Para los marxistas, sus postulados ideológicos son la verdad absoluta. Cuando la realidad no coincide con esos postulados, o cuando los resultados obtenidos no son los que ellos esperan, es la realidad la que está equivocada, o la culpa es de los demás, nunca de ellos.
Durante el franquismo se construyeron
innumerables viviendas: cómo no hacerlo, si el país había salido de una guerra civil
que lo había devastado, lo que, unido a la emigración del campo a la ciudad,
generó unas necesidades habitacionales para las que las urbes hispanas no
estaban preparadas. De hecho, crecí en un bloque de viviendas que lucía
orgulloso -no hay de qué avergonzarse, por otra parte- en su entrada una
plaquita que proclamaba que había sido construido por el Ministerio de la
Vivienda. El de verdad, no los chiringuitos que los de la mano y el capullo
montan intermitentemente para crear una poltrona en la que alguno de sus
inútiles pueda aposentar sus sufridas posaderas.
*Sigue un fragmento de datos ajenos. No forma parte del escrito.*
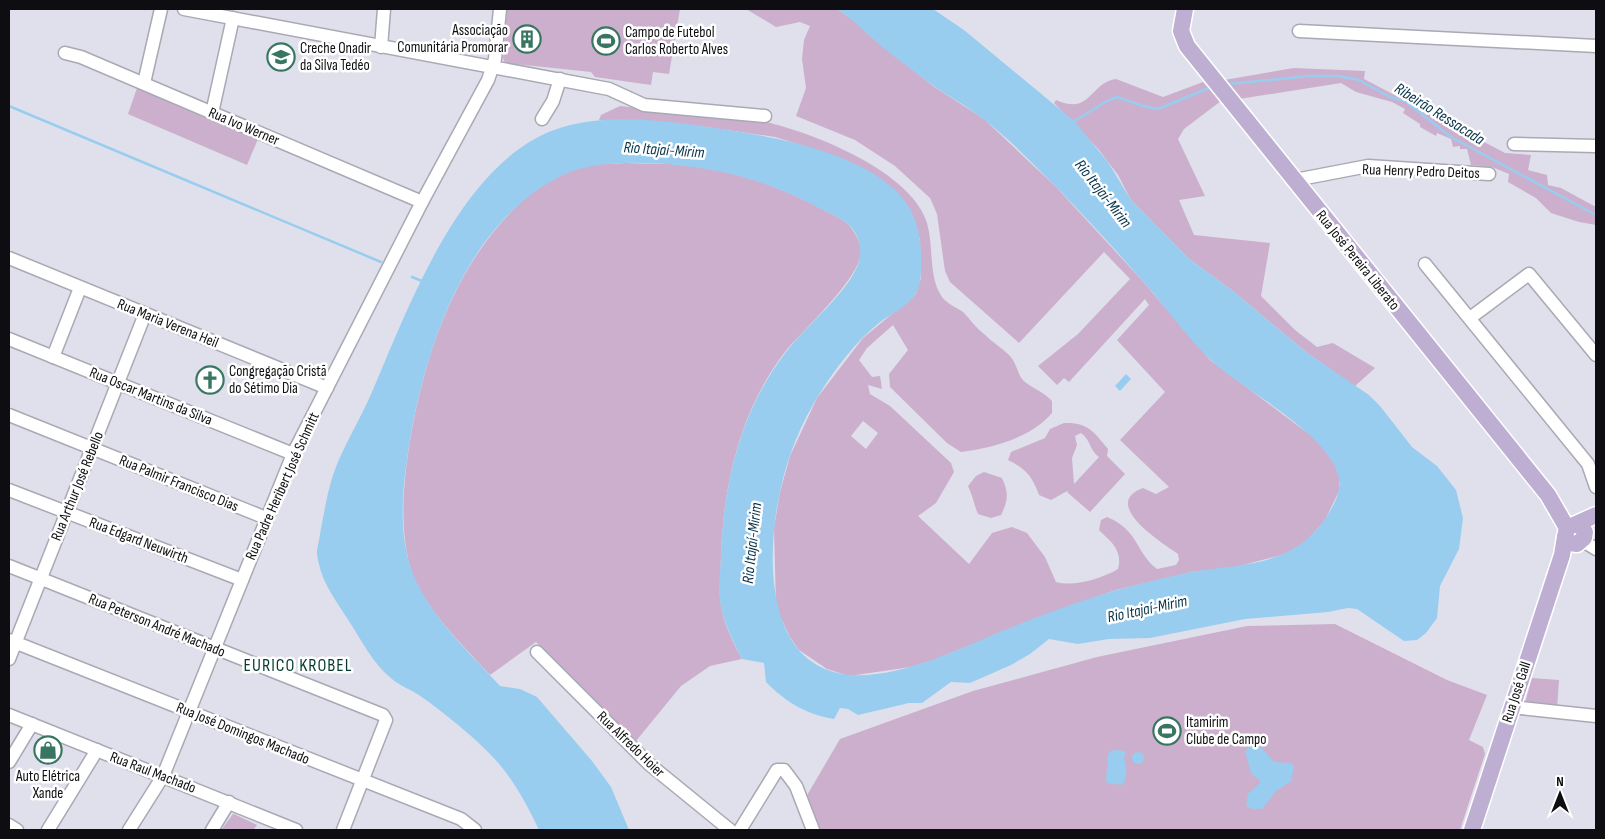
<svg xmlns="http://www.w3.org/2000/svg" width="1605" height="839" font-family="'Sofia Sans Condensed',sans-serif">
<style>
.green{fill:#ccafcc;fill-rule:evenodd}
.water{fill:#99cdef}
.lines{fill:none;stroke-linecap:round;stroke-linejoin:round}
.stream{stroke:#99cdef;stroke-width:2.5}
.minor-casing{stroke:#a8a9b3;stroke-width:15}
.major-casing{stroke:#fff;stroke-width:19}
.minor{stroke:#fff;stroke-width:12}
.major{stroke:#beafd2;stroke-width:16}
.labels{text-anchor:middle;stroke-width:5;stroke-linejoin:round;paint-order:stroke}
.poi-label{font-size:15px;fill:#0e0e12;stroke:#fff;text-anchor:start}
.street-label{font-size:15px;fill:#0e0e12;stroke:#fff}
.water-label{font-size:16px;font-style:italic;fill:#06334a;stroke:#fff}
.quarter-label{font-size:18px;letter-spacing:1px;fill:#043b2d;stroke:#fff}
</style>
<rect width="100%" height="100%" fill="#dfe0eb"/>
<g class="green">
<polygon points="507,9 680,9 669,74 653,72 651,85 595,77 591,72 505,63 503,58"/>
<path d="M746 9H837L855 21 874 39 933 86 984 119 1056 187 1140 278 1210 360 1313 437 1329 454 1339 473V491L1325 520 1303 545 1286 554 1231 568 1192 572 1116 590 1036 618 936 659 911 667 849 676 827 669 799 650 790 637 776 608 774 528 780 492 790 456 817 398 863 338 916 294 921 278 920 239 884 182 863 170 814 149 775 137 700 126 599 120 601 115 620 106 766 122C814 133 912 172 927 223 934 247 928 277 942 297 947 304 956 307 963 312 970 319 976 328 984 334 992 342 1002 348 1010 356 1017 363 1018 377 1025 382 1034 389 1044 392 1052 401V413C1030 439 990 448 961 452L947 443 890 387 889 374 908 350 893 325 867 348 859 360 872 377 880 376 882 389 868 385 870 394 890 406 951 463 954 472 936 503 918 516 969 564 992 533 1012 527 1027 533 1045 557 1056 582C1074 587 1101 579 1118 569 1123 550 1111 542 1099 530L1101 520 1107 517C1139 530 1135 552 1157 569L1176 565 1179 560 1178 554C1161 542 1100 504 1143 488L1156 494 1169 487 1120 440 1165 392 1117 340 1149 305 1145 299 1069 382 1064 378 1057 385 1038 366 1078 334 1130 279 1104 252 1019 343 950 282 945 271 937 214 930 198 895 166 855 140 796 116 806 88 802 59 804 40 810 26 800 22 776 27ZM863 421 878 433 866 449 851 436Z"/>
<polygon points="1294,68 1365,71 1364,79 1505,153 1531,155 1528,170 1547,175 1548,185 1561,188 1596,207 1596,225 1579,222 1551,213 1536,198 1508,182 1509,174 1492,167 1471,165 1467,149 1460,149 1460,146 1453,147 1451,139 1437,133 1436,136 1420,127 1420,124 1403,113 1405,109 1392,102 1356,92 1341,83 1239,99 1224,80"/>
<path d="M1116 79 1163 97 1203 82 1221 101 1184 129 1178 139 1205 196 1179 200 1194 235 1270 243 1261 296 1295 330 1317 347 1333 343 1375 368 1354 387 1306 352 1234 292 1188 258 1131 200 1118 175 1099 150 1054 103 1056 100C1091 116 1089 83 1116 79Z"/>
<polygon points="137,88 258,139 247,165 128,114"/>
<path d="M626 163C649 164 672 163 694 166 741 172 785 189 826 211 833 215 843 219 848 224 855 232 860 241 861 251 862 277 802 331 785 352 740 410 724 483 721 554 721 569 719 584 720 599 722 620 732 641 742 659L710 666 681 686 636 741 536 642 490 675C463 645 419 604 409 563 399 522 404 476 411 435 426 351 456 263 520 203 538 186 567 169 592 165 603 163 615 164 626 163Z"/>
<path d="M1064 423C1088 422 1094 432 1108 449L1107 456 1125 474 1090 512 1067 492 1069 490 1051 500 1039 495C1032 476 1026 469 1008 460L1011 452 1045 438 1050 429ZM1081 433C1091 440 1089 450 1099 457L1074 484 1072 458 1077 445 1075 436Z"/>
<path d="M984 472 1002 478C1009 493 1008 501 1001 515L991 518 978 514C974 505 973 496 968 486L976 476Z"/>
<polygon points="1335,624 1447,680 1487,695 1469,740 1483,747 1485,754 1460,830 820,830 806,797 840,739 973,691 1097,657 1247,626"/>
<polygon points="1532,678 1559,680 1557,709 1524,706"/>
<polygon points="233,814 234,814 257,825 253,830 221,830"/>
</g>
<g class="water">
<path d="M837 9H933L964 30 1074 121 1108 162 1131 200 1188 258 1234 292 1306 352 1369 395 1380 406 1412 447 1437 466 1456 490 1463 518 1459 549 1440 586 1437 618 1426 633 1417 640 1404 641 1357 609 1348 608 1328 612 1245 619 1150 638 1109 639 1078 644 1049 639 1030 654 1011 665 970 683 951 682 922 703H909L858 715 848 709 840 708 834 719C805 714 786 702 766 682L764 663 742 659C733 641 723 622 720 601 718 585 721 569 721 553 724 481 741 410 786 352 805 327 845 295 857 267 864 253 860 234 847 223 841 218 831 214 823 210 792 193 761 181 727 173 683 163 604 155 563 175 469 220 428 340 411 434 404 476 397 524 410 565 423 610 469 652 500 686L520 689 537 697 592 761 611 787 629 830H539C528 807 516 784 500 765 483 744 442 711 419 695 410 689 400 686 392 679 372 663 361 639 347 618 337 602 323 584 319 564 315 549 318 549 320 534 324 513 327 494 333 475 343 446 360 420 372 392 410 304 463 156 563 127 611 113 667 121 715 128 769 136 844 149 888 184 915 205 922 232 921 265 921 275 921 286 915 295 907 307 890 314 879 323 856 341 836 368 820 393 801 423 787 457 780 492 767 550 763 660 842 674 891 682 958 650 1002 631 1040 616 1079 601 1117 590 1142 583 1167 577 1192 572 1245 563 1294 567 1327 516 1332 508 1338 498 1339 488 1346 443 1245 391 1214 363 1192 343 1173 317 1154 294 1124 259 1093 225 1061 192 1038 169 1009 138 983 119 963 103 940 92 920 76 904 63 887 52 872 38 860 27 851 18 837 9Z"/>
<polygon points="1126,374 1131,379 1120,391 1115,386"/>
<polygon points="1255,741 1274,762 1290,763 1294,766 1291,781 1276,791 1262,809 1253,809 1246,806 1248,794 1261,782 1251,773 1245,751"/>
<path d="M1112 750 1126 751 1124 759C1127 768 1127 773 1124 783L1121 785 1108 783 1106 780 1108 755Z"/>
<circle cx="1138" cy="758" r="6"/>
</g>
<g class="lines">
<g class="stream">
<polyline points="1229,84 1309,76 1338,76 1359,80 1390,97 1405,101 1451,137 1596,215"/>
<polyline points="9,106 381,262"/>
<polyline points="1071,123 1107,101 1117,97 1143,106 1158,109 1209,88"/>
<polyline points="412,277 422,281"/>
</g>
<g class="minor-casing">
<g id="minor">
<polyline points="184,9 609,89 644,105 765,116"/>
<polyline points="1299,31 1596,46"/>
<polyline points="381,47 384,9"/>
<polyline points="65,53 81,57 422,202"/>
<polyline points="144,83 161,9"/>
<polyline points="212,113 233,18"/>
<polyline points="542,119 553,101 560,79"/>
<polyline points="1514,144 1596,146"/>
<polyline points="1295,180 1368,166 1489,174"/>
<polyline points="9,258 327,388"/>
<polyline points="1425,264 1588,464 1596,487"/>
<polyline points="1470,318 1529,274 1596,355"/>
<polyline points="9,339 293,454"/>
<polyline points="53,357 80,288"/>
<polyline points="9,415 266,518"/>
<polyline points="9,490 242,580"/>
<polyline points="1583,541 1596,549"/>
<polyline points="9,566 383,715 386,720 343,830"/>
<polyline points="9,640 461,819 475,830"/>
<polyline points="537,652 649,764 730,830"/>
<polyline points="9,659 145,314"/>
<polyline points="1511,707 1596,716"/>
<polyline points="9,715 296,830"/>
<polyline points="9,762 32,724"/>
<polyline points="9,825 17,830"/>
<polyline points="48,830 97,750"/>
<polyline points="129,830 163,776 293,454 422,202 488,80 495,59 500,9"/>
<polyline points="212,830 229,802"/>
<polyline points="740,830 777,770 784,770 796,786 813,830"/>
</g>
</g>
<g class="major-casing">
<g id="major">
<polyline points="1185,9 1181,31 1187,46 1548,495 1567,528"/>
<polyline points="1579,524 1585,532 1584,538 1577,544 1570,543 1565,537 1567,528 1596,515"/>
<polyline points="1472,830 1562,555 1565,537"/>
</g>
</g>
<use href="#minor" class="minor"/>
<use href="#major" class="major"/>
</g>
<defs>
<g id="building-ring" transform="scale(1.4375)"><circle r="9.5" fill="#fff" stroke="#387662" stroke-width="1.5"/><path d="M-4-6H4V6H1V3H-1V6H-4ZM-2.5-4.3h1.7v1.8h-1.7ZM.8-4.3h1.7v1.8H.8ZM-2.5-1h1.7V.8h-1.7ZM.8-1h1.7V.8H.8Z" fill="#387662"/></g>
<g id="stadium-ring" transform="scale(1.4375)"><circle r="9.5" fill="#fff" stroke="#387662" stroke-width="1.5"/><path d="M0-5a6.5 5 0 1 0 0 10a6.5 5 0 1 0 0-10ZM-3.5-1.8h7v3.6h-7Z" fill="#387662"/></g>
<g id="school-ring" transform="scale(1.4375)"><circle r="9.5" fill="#fff" stroke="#387662" stroke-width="1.5"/><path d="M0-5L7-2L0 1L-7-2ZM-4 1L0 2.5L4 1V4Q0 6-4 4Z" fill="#387662"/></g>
<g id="church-ring" transform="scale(1.4375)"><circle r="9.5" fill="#fff" stroke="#387662" stroke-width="1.5"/><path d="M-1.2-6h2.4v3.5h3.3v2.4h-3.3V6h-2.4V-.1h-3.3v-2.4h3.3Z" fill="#387662"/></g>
<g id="shop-ring" transform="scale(1.4375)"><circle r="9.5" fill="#fff" stroke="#387662" stroke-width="1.5"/><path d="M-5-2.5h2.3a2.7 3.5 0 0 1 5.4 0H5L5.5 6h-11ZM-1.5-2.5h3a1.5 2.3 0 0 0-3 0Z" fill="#387662"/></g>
</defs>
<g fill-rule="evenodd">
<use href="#building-ring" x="527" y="39"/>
<use href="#stadium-ring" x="606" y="41"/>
<use href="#school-ring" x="281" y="57"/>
<use href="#church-ring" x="210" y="380"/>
<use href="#stadium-ring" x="1167" y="731"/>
<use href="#shop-ring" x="48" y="750"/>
</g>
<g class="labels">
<g class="poi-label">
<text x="508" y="35" text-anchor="end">Associação<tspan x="508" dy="17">Comunitária Promorar</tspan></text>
<text x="625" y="37">Campo de Futebol<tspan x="625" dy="17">Carlos Roberto Alves</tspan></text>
<text x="300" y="53">Creche Onadir<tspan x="300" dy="17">da Silva Tedéo</tspan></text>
<text x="229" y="376">Congregação Cristã<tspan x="229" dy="17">do Sétimo Dia</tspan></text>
<text x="1186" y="727">Itamirim<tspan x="1186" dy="17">Clube de Campo</tspan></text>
<text x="48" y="781" text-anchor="middle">Auto Elétrica<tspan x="48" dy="17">Xande</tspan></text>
</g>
<g class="street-label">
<text transform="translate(244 126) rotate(23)" y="5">Rua Ivo Werner</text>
<text transform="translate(1421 171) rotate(2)" y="5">Rua Henry Pedro Deitos</text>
<text transform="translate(1358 260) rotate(51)" y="5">Rua José Pereira Liberato</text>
<text transform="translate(168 323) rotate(22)" y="5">Rua Maria Verena Heil</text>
<text transform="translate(151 396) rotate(22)" y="5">Rua Oscar Martins da Silva</text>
<text transform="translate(179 483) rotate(22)" y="5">Rua Palmir Francisco Dias</text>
<text transform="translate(77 486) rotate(-68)" y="5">Rua Arthur José Rebello</text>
<text transform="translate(282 486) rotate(-66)" y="5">Rua Padre Heribert José Schmitt</text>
<text transform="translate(139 540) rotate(21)" y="5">Rua Edgard Neuwirth</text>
<text transform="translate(157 625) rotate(22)" y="5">Rua Peterson André Machado</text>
<text transform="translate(1516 692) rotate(-72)" y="5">Rua José Gall</text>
<text transform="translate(243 733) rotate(22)" y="5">Rua José Domingos Machado</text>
<text transform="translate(631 744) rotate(44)" y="5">Rua Alfredo Hoier</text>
<text transform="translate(153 772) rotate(21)" y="5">Rua Raul Machado</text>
</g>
<g class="water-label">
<text transform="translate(1440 113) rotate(32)" y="6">Ribeirão Ressacada</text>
<text transform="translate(664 149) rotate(4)" y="6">Rio Itajaí-Mirim</text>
<text transform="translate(1104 193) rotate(52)" y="6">Rio Itajaí-Mirim</text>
<text transform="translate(751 543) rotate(-84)" y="6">Rio Itajaí-Mirim</text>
<text transform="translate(1147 608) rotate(-12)" y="6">Rio Itajaí-Mirim</text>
</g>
<g class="quarter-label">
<text x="298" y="671">EURICO KROBEL</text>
</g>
</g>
<rect width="1605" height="839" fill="none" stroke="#0e0e12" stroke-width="20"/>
<g transform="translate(1560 794)" stroke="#ffffff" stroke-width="4" paint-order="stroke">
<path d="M0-4L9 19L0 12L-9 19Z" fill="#0e0e12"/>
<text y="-8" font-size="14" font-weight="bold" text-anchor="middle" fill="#0e0e12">N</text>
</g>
</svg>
Pues bien, ahora resulta que,
según la izquierda, la vivienda fue un regalo envenenado del
Generalísimo porque, agárrate que vienen curvas, a los cincuenta años hay que
hacer reformas de mantenimiento a las mismas. No como en las cuevas, que se
mantienen solas, o en los gulags soviéticos o las cárceles cubanas, que tantas
simpatías les despiertan a los izquierdistas patrios.
O los túneles de los terroristas palestinos en Gaza, que a Hamás el mantenimiento le sale gratis porque se lo pagamos nosotros con los fondos destinados a los palestinos.